*GIVEN TASK:* Echo the lines of the material that begin with the line containing "kingdom: Fungi" and run through the line containing "scientific name: Lepiota lilacea", both ends included, reproducing each line precisely.

--- START OF DATA EXTRACT ---

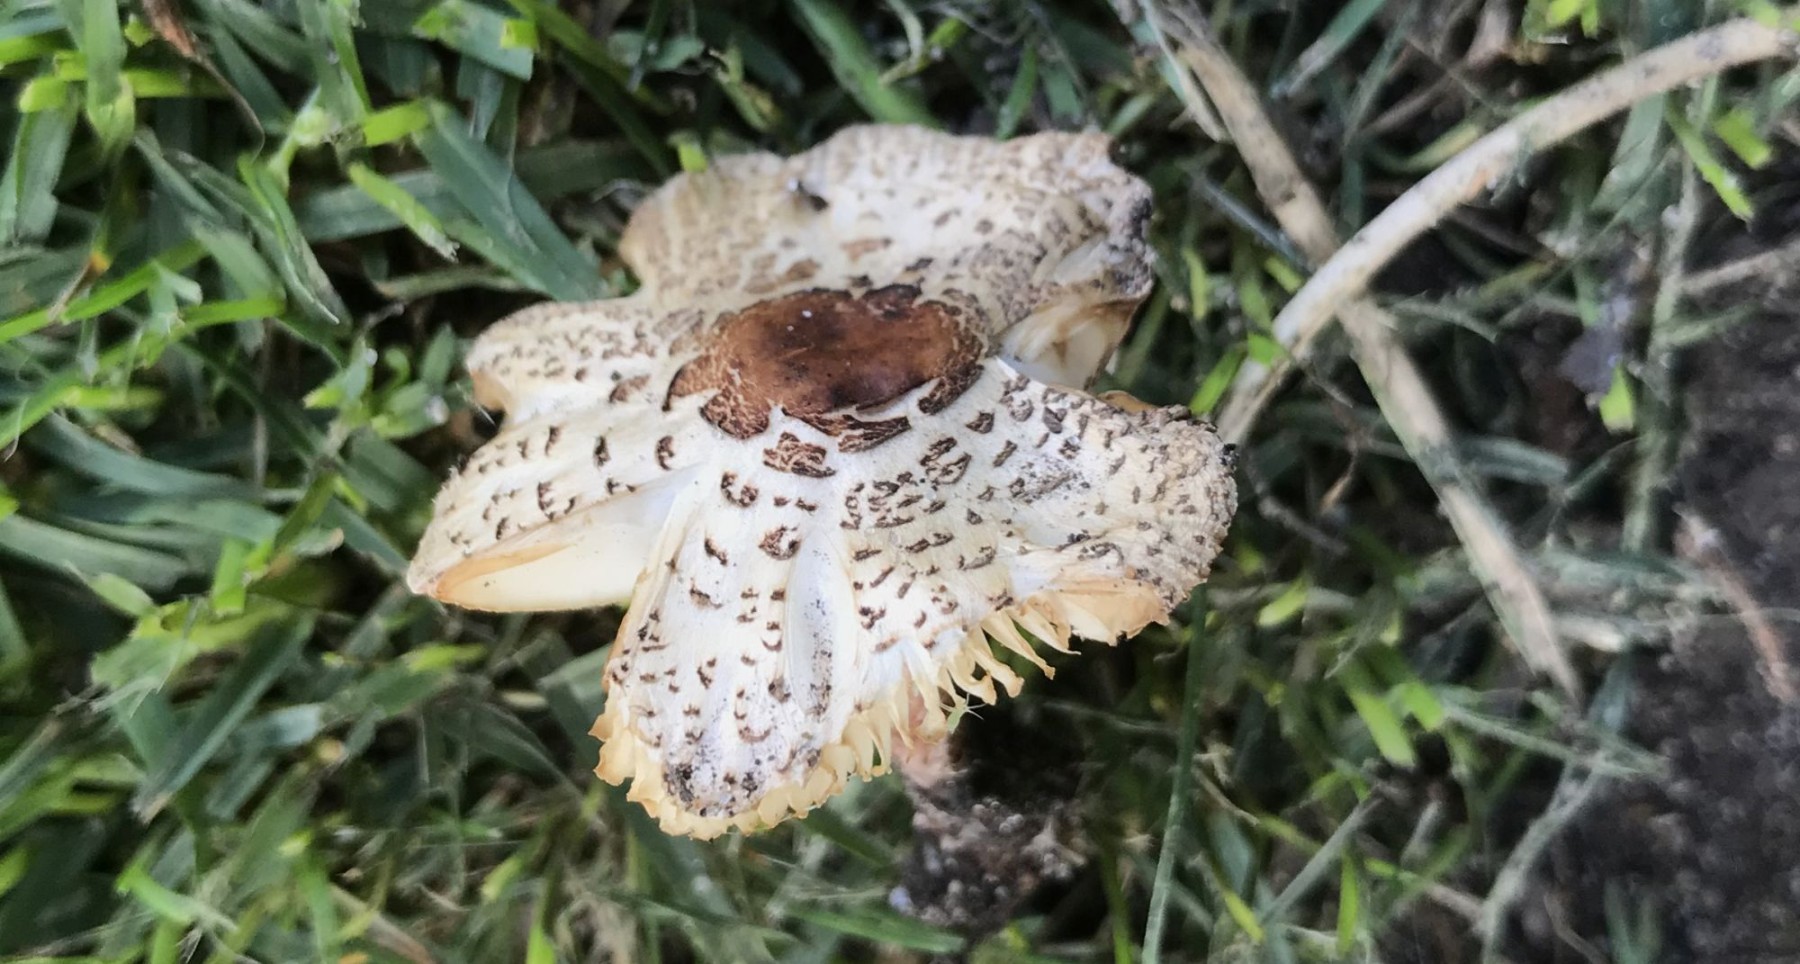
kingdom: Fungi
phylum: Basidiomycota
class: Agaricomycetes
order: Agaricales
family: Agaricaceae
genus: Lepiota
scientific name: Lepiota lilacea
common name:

--- END OF DATA EXTRACT ---
--- START OF DATA EXTRACT ---

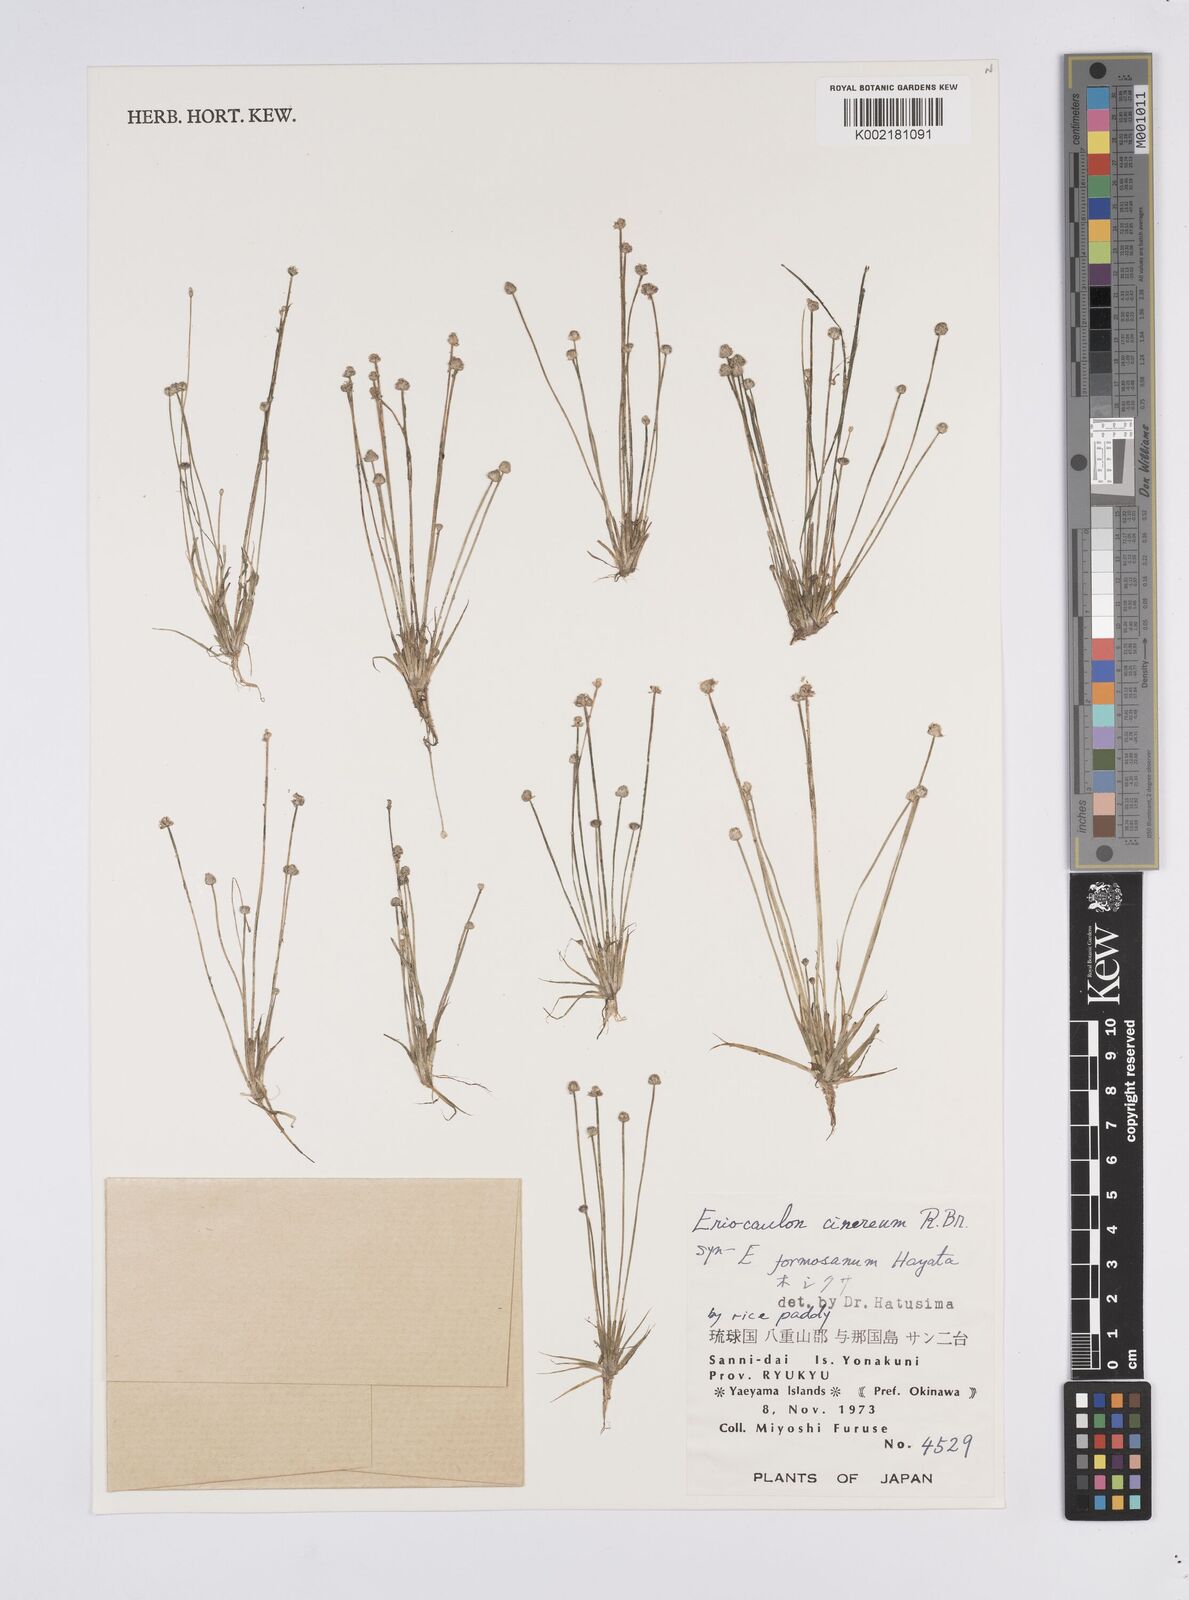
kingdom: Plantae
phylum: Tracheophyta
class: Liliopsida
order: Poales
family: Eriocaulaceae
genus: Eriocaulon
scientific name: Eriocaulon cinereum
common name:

--- END OF DATA EXTRACT ---

*ANSWER TO THE EXERCISE:*
kingdom: Fungi
phylum: Basidiomycota
class: Agaricomycetes
order: Agaricales
family: Agaricaceae
genus: Lepiota
scientific name: Lepiota lilacea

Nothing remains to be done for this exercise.